__Directions__
Print everything in the data from the line containing "n orientierten Lebensweise." down to the line containing "našom ŠKD ❄️☃️🎄", both lines included, and omit the pictures.

__Data to process__
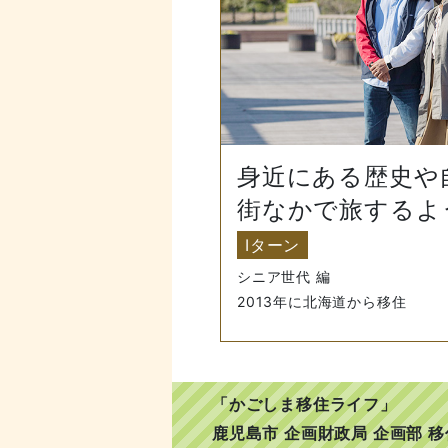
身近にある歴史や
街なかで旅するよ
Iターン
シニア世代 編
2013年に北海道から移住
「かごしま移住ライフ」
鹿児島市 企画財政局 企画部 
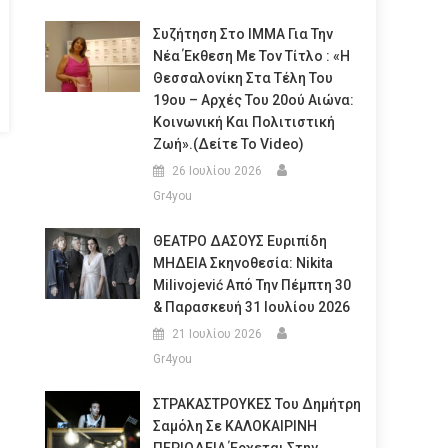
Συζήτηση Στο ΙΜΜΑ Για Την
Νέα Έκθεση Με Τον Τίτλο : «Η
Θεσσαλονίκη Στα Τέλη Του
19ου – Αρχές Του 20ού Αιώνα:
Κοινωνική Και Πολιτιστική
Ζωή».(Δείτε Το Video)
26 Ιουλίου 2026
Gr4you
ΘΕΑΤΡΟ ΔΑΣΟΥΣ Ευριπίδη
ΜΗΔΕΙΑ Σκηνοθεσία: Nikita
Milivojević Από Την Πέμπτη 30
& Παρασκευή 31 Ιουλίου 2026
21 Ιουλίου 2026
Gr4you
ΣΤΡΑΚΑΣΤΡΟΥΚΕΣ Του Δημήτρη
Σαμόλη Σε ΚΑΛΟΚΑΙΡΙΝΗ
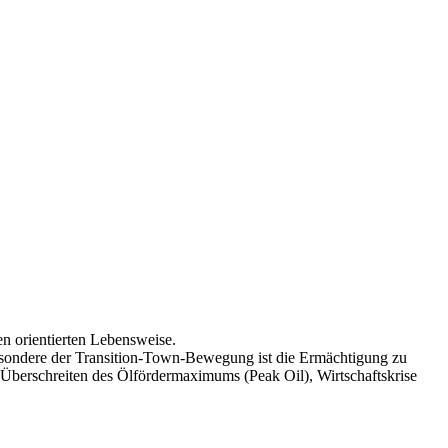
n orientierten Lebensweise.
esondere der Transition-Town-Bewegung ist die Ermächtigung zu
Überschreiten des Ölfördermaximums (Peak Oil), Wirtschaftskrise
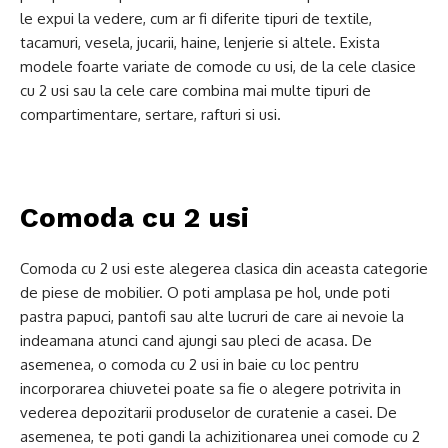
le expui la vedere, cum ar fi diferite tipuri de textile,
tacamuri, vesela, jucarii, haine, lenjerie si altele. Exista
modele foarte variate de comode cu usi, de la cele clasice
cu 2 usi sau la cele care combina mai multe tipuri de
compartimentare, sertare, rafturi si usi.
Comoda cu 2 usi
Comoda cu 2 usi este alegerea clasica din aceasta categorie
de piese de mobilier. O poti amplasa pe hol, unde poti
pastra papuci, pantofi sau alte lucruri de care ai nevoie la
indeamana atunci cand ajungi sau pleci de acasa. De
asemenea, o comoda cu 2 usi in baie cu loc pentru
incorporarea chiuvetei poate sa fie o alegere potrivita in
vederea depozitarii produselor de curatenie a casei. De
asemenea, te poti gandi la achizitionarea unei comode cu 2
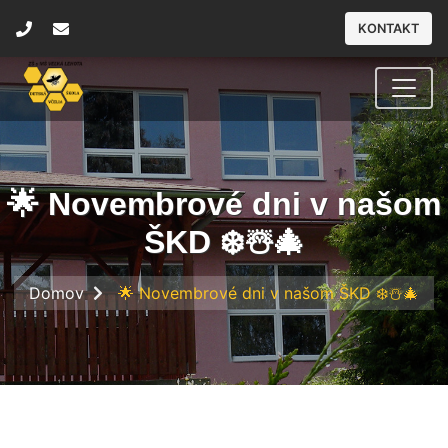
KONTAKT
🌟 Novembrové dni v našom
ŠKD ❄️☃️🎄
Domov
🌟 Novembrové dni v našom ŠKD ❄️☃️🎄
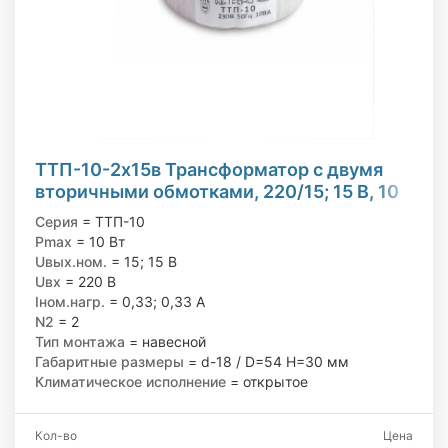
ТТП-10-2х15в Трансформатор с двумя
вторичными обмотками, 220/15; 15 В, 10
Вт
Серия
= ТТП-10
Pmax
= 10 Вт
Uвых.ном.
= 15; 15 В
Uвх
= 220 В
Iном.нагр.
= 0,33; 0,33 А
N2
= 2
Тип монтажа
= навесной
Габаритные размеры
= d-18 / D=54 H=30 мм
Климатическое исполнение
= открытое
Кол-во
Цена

__Answer for the task__
n orientierten Lebensweise.
esondere der Transition-Town-Bewegung ist die Ermächtigung zu
Überschreiten des Ölfördermaximums (Peak Oil), Wirtschaftskrise
le expui la vedere, cum ar fi diferite tipuri de textile,
tacamuri, vesela, jucarii, haine, lenjerie si altele. Exista
modele foarte variate de comode cu usi, de la cele clasice
cu 2 usi sau la cele care combina mai multe tipuri de
compartimentare, sertare, rafturi si usi.
Comoda cu 2 usi
Comoda cu 2 usi este alegerea clasica din aceasta categorie
de piese de mobilier. O poti amplasa pe hol, unde poti
pastra papuci, pantofi sau alte lucruri de care ai nevoie la
indeamana atunci cand ajungi sau pleci de acasa. De
asemenea, o comoda cu 2 usi in baie cu loc pentru
incorporarea chiuvetei poate sa fie o alegere potrivita in
vederea depozitarii produselor de curatenie a casei. De
asemenea, te poti gandi la achizitionarea unei comode cu 2
KONTAKT
🌟 Novembrové dni v našom
ŠKD ❄️☃️🎄
Domov
🌟 Novembrové dni v našom ŠKD ❄️☃️🎄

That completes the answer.